Segment Open

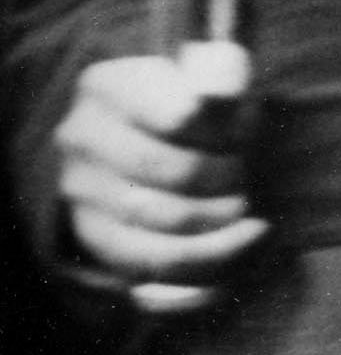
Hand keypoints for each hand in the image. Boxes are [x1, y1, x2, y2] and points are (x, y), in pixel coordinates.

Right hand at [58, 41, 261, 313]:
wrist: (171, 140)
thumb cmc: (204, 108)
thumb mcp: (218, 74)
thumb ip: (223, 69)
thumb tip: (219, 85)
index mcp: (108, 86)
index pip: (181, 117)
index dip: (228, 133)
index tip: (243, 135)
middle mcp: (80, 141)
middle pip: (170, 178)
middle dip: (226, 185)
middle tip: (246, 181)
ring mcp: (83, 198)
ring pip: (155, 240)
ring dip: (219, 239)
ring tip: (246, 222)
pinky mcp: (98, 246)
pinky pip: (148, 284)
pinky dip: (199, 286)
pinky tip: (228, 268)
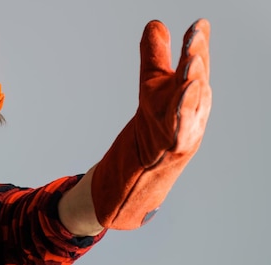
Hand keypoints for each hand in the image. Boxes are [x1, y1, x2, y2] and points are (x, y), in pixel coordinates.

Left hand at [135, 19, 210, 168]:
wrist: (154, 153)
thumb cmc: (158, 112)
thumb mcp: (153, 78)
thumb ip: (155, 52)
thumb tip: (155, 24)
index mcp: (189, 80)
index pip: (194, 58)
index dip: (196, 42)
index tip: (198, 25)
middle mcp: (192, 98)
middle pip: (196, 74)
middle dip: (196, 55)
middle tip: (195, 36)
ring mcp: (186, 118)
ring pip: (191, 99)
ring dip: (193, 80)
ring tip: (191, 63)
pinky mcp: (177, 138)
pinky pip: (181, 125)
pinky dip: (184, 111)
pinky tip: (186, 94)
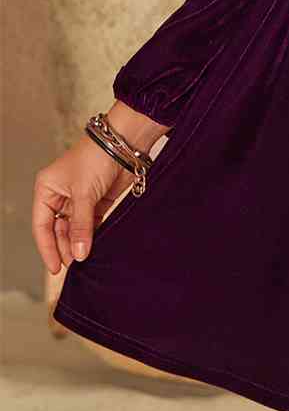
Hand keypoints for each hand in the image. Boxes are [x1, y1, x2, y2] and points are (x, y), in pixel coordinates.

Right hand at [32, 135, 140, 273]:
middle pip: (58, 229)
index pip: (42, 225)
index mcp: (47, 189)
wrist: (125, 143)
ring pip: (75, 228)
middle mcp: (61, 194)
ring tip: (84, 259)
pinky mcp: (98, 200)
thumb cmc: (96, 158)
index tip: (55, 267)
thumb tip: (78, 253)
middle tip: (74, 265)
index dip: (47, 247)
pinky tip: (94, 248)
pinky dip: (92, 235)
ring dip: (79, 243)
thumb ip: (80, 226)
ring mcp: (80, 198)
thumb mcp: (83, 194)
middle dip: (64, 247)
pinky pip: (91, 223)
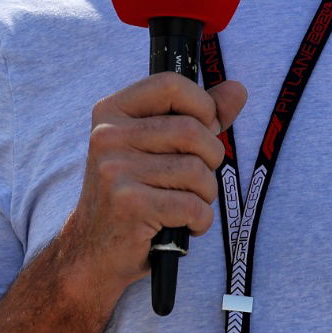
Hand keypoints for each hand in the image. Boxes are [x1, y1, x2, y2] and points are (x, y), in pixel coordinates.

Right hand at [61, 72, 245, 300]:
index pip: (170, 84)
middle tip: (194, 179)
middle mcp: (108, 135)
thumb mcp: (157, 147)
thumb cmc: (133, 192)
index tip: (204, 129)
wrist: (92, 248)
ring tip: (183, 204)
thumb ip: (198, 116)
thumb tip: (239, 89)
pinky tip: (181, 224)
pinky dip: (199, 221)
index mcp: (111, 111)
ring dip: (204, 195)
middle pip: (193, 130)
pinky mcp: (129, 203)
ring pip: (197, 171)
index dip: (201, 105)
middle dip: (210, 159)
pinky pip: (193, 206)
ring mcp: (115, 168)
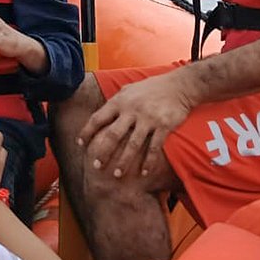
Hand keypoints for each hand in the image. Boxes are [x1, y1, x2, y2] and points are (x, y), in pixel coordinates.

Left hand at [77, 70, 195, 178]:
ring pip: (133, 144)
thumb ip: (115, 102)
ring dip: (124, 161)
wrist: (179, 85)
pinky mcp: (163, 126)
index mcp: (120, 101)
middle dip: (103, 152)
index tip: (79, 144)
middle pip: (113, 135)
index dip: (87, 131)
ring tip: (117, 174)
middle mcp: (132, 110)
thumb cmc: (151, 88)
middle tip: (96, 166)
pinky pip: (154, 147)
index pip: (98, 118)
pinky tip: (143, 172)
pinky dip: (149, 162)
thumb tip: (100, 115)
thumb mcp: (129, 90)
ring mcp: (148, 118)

Segment Closed

Work item
The answer is the lines above from the one with "thumb ip: (80, 226)" to the one with "middle pip: (193, 130)", set down exactly, with no pictures.

Written solution
thumb ip: (80, 226)
ring mcp: (80, 198)
thumb mcp: (83, 194)
middle dip: (64, 247)
pinky pip: (91, 223)
Hand keypoints for each hand in the image. Boxes are [x1, y1, x2, y2] and points are (x, y), in pixel coordinates.

Right hand at [61, 72, 245, 300]:
index pip: (170, 84)
middle tip: (194, 179)
middle mcp: (108, 135)
thumb mcp: (157, 147)
thumb cmc: (133, 192)
index tip: (204, 129)
wrist: (92, 248)
ring tip: (183, 204)
thumb ip: (198, 116)
thumb tip: (239, 89)
pinky tip: (181, 224)
pinky dip: (199, 221)
index mcp: (111, 111)
ring dip: (204, 195)
middle pip: (193, 130)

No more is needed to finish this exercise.